States improve fiscal health

Pew’s experts recently worked on fiscal issues in a number of states that led to new policies to establish warning systems for school finances, stabilize revenue, evaluate tax incentive effectiveness, and improve public retirement programs:

  • In May, Indiana Governor Eric Holcomb (R) signed legislation that includes a provision requiring the Distressed Unit Appeal Board to adopt policies and procedures to identify school corporations demonstrating signs of financial distress; decide when a corrective action plan is needed; and determine when a school corporation can be considered financially healthy.

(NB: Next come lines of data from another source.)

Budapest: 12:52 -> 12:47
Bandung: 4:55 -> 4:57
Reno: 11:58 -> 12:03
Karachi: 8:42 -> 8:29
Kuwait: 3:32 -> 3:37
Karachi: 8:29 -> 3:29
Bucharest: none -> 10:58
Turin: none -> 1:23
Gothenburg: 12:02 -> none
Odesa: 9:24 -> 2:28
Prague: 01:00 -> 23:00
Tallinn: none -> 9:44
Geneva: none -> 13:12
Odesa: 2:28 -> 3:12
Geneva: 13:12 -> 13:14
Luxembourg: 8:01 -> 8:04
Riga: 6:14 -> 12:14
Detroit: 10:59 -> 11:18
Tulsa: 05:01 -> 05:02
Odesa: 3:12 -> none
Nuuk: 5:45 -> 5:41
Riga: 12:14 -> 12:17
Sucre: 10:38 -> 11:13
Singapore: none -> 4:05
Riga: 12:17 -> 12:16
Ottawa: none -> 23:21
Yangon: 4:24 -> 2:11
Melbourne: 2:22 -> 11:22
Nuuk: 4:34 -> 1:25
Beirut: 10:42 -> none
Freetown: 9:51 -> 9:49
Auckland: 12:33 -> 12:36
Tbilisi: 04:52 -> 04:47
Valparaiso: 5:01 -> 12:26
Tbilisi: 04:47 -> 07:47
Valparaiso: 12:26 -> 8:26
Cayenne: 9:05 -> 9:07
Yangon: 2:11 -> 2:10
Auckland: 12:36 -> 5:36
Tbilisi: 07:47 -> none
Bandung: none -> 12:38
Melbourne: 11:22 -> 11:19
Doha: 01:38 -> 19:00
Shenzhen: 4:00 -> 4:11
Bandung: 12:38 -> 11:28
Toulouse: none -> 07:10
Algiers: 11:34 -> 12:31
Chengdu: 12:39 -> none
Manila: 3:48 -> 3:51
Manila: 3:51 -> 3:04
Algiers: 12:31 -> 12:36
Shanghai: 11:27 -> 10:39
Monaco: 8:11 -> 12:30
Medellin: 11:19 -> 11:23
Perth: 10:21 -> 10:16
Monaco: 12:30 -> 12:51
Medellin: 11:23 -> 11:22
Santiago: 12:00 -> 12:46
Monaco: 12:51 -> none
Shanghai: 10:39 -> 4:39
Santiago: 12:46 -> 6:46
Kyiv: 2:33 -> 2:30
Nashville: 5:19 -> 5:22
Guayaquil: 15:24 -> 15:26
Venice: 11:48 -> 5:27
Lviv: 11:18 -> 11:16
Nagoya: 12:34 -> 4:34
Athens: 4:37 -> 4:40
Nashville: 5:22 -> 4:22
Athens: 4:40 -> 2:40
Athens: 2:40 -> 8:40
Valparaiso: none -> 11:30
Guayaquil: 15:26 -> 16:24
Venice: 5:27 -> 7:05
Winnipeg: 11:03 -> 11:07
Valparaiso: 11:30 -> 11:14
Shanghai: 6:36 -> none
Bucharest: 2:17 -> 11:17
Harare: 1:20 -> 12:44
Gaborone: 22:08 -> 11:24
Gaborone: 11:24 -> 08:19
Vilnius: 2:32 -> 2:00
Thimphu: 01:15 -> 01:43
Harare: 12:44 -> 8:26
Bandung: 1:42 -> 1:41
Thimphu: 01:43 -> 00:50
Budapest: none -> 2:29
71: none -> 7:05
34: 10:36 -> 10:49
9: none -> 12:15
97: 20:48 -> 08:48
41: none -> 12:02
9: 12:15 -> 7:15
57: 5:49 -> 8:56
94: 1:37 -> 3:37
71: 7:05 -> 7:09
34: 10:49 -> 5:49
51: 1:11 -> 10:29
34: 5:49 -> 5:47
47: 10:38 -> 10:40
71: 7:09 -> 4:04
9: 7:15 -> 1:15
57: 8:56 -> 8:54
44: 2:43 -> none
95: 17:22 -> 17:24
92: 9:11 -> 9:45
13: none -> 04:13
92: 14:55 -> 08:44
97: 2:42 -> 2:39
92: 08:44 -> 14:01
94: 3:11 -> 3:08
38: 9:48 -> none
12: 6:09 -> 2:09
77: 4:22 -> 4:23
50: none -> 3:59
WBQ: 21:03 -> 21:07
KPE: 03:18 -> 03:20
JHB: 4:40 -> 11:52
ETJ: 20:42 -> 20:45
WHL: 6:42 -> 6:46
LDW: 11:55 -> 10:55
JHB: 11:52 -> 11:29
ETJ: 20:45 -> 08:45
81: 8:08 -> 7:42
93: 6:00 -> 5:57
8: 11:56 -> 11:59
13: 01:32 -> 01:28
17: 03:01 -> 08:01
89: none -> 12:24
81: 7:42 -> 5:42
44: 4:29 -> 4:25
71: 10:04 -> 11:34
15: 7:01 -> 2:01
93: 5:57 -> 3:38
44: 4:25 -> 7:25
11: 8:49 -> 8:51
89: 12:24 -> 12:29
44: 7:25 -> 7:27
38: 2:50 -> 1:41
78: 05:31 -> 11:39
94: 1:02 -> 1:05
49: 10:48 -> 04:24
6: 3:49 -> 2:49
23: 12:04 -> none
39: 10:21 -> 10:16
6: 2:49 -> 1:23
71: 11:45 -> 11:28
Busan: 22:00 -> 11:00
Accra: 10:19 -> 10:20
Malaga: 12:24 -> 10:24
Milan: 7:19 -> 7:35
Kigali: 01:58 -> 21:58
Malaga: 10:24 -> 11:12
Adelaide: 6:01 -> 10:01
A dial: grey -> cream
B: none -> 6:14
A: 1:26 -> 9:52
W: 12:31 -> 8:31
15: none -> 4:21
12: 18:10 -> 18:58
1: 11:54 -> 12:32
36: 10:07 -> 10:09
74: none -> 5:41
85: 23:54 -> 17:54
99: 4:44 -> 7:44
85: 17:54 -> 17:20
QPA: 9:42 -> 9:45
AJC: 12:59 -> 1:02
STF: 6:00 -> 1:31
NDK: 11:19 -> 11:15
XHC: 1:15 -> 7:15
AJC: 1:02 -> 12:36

  • Also in May, Kansas Governor Jeff Colyer (R) signed a budget bill that contains new deposit rules for the state’s budget stabilization fund for fiscal years 2020, 2021, and 2022. The deposits are designed to hedge against revenue surprises at the end of the fiscal year, setting money aside when revenue exceeds expectations—something Kansas had struggled with for many years.
  • In June, Connecticut Governor Dannel Malloy (D) signed legislation eliminating three tax credits after a Department of Economic and Community Development evaluation showed they were ineffective, potentially saving the state millions of dollars in the coming years. The department’s study was the first under an overhauled tax incentive review process.
  • North Carolina Governor Roy Cooper (D) signed a bill in June that creates a reserve fund to address the unfunded liabilities of the state’s public retiree health benefit and retirement system. The fund will be paid for through savings strategies that Pew’s state fiscal health team helped put in place last year.